“Google wanted games that only worked in the cloud—which don’t exist,” Raccoon Logic co-founder & creative director Alex Hutchinson told VGC in an August interview. “They were asking us to deliver the kind of games built by 400 to 600 people, huge Marvel license games and Star Wars tie-ins. They said if you make the game and it’s great with 25 people, then we’ll let you hire 500 artists, which is not how it works. No one was talking the same language.”

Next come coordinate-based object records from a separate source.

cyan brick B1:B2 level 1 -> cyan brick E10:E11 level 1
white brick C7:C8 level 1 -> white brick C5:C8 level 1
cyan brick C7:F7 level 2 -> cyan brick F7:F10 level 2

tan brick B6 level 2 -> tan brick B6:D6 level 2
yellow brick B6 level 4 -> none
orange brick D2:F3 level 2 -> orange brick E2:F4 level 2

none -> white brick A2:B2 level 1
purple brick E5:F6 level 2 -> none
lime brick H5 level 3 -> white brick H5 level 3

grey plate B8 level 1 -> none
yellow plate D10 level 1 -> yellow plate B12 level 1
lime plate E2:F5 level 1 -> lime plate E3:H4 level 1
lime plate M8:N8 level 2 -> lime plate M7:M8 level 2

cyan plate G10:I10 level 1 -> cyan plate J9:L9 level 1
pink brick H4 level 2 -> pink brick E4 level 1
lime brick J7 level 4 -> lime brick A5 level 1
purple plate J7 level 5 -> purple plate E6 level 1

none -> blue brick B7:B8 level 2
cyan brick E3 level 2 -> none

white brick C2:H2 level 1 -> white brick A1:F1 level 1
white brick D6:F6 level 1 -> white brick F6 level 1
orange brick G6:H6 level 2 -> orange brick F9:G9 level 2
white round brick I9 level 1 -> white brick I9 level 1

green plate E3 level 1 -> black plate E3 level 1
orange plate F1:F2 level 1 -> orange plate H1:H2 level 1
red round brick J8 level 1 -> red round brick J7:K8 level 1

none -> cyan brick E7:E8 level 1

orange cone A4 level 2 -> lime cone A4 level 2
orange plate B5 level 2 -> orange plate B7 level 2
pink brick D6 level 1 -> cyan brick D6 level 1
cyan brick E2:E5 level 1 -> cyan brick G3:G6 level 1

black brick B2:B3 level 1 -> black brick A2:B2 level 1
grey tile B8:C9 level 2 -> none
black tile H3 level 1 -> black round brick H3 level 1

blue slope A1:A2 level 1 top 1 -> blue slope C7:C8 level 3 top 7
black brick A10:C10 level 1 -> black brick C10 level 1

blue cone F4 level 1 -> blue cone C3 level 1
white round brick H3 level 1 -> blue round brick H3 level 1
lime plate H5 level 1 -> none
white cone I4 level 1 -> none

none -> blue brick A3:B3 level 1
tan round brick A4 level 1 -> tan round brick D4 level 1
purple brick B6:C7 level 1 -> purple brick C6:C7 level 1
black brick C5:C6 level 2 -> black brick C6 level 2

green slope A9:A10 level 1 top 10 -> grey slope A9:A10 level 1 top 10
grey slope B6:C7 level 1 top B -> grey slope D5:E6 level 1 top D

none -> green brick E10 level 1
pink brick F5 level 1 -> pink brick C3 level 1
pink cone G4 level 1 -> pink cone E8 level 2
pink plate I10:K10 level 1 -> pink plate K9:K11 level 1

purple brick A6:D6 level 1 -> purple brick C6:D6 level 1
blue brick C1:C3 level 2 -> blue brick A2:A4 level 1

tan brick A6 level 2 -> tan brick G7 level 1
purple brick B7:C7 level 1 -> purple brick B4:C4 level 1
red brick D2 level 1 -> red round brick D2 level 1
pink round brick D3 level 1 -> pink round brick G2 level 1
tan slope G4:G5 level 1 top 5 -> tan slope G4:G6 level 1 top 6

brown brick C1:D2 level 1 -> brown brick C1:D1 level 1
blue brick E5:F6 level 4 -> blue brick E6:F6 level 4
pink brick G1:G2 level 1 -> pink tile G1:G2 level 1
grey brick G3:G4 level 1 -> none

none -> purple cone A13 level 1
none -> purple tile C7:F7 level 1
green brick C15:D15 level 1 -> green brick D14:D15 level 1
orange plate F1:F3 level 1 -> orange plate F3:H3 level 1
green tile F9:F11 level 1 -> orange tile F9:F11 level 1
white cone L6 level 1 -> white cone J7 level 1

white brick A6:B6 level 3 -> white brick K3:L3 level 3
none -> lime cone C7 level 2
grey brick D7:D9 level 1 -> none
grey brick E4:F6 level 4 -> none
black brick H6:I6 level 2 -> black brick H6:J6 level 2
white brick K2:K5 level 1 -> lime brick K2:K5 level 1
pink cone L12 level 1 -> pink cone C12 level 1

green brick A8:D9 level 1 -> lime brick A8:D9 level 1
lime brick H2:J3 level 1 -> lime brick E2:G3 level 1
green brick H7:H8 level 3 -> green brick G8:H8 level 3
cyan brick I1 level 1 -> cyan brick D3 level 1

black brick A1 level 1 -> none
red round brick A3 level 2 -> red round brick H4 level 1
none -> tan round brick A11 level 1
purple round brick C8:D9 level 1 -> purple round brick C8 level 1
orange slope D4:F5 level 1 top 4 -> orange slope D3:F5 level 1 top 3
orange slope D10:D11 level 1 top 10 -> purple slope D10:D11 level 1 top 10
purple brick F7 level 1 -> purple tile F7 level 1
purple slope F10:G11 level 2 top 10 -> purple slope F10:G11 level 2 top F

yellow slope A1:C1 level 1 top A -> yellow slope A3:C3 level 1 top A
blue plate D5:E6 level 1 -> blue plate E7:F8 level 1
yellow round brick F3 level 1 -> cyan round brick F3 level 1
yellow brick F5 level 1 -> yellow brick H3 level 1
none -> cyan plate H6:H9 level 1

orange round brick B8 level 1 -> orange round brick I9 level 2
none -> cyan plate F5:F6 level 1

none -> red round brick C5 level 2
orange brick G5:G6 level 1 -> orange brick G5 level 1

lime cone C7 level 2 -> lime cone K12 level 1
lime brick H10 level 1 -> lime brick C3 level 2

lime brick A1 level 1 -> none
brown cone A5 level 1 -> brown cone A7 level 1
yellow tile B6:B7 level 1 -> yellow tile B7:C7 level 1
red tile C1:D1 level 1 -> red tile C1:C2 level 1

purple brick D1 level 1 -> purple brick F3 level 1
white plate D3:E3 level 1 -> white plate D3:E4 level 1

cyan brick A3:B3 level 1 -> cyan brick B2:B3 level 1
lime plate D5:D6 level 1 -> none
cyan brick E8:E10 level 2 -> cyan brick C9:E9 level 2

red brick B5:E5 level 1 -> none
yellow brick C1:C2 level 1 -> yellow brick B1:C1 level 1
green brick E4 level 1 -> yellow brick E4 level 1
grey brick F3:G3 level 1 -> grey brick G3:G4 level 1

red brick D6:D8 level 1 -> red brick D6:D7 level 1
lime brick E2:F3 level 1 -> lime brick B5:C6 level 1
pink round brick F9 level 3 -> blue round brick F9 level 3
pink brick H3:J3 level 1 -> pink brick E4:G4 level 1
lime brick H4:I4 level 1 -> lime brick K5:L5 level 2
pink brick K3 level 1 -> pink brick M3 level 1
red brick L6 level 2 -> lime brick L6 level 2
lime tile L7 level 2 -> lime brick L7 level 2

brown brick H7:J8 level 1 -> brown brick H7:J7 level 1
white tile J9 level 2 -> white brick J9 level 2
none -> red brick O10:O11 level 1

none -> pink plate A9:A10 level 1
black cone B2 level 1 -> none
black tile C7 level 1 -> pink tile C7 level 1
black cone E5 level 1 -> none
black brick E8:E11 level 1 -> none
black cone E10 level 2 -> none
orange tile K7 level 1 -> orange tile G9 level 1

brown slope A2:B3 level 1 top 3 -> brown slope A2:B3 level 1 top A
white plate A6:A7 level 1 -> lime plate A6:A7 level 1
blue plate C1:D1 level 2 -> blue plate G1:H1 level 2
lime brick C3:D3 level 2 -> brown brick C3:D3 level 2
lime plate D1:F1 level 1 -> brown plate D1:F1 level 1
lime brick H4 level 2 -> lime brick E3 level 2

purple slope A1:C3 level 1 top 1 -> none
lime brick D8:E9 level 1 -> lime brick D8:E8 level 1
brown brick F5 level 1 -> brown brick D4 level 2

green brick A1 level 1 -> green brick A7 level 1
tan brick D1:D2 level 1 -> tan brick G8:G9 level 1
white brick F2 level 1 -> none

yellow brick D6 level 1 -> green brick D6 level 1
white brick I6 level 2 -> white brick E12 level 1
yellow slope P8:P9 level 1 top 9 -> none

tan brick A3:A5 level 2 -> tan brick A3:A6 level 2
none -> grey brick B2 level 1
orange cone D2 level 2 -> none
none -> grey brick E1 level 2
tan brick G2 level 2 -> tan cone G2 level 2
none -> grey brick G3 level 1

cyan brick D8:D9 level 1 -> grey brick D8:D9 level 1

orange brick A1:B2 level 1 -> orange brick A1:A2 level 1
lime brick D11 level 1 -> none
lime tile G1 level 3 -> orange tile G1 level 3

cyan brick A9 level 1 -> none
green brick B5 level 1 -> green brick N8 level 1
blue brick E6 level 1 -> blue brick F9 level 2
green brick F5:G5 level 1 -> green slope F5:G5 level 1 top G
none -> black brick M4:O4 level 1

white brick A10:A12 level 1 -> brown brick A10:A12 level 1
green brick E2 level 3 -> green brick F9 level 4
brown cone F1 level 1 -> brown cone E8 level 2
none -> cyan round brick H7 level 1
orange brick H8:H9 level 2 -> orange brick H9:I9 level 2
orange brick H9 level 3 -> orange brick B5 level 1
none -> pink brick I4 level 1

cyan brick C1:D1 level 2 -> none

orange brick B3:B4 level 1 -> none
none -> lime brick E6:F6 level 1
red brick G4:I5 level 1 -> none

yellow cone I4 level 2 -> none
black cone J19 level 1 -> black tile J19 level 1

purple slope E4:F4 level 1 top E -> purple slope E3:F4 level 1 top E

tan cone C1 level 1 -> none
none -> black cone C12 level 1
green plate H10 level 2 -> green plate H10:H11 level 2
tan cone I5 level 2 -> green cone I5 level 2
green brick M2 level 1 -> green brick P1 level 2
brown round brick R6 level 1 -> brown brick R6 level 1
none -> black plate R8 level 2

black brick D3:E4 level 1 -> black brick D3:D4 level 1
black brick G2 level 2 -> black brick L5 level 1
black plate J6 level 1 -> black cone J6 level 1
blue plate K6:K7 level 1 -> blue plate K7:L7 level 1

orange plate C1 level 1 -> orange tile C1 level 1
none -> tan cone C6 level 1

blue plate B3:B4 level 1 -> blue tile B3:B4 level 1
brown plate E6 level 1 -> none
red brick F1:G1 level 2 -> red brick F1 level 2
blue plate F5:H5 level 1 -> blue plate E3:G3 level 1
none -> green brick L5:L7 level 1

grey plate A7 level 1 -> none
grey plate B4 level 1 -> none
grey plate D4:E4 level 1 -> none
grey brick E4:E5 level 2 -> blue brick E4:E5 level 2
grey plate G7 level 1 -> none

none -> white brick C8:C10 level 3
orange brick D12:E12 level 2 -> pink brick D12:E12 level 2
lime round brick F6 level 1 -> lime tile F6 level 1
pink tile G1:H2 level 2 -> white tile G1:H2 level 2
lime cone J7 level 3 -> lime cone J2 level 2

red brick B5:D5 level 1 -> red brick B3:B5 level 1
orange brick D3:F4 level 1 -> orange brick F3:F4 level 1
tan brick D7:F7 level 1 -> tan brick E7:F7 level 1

gunther harrison , your days are numbered!! pic.twitter.com/j3e4kqz9In
— Revenge of the Savage Planet (@SavagePlanetHub) November 27, 2024
Raccoon Logic’s new San Francisco billboard includes a QR code that directs visitors to a promotional page for Revenge of the Savage Planet, featuring the pithy sympathy message that “We got fired by him as well!” The site promises a donation to the Canadian Mental Health Association for each person who scans the billboard; as of this writing, those donations sit below $2,500.
Credit:
Revenge of the Savage Planet
Harrison served as the very public face of Stadia shortly after his hiring in 2018 when the service was still being teased as “Project Stream.” He was a main presenter on a GDC stage almost exactly six years ago when Google revealed the Stadia name and promised that the streaming service would be “the future of games.” By 2020, though, Harrison had stopped tweeting or appearing in promotional videos, before finally leaving the company in 2023.
Before the ill-fated Stadia, Harrison helped lead Sony’s gaming efforts during the troubled launch of the PlayStation 3, at one point going so far as to brag that “nobody will ever use 100 percent of [the PS3’s] capability.” He then worked in Microsoft’s gaming division during the disastrous rollout of the Xbox One and its confused used game policies.
Since leaving Google, Harrison has yet to announce a new role on his LinkedIn page.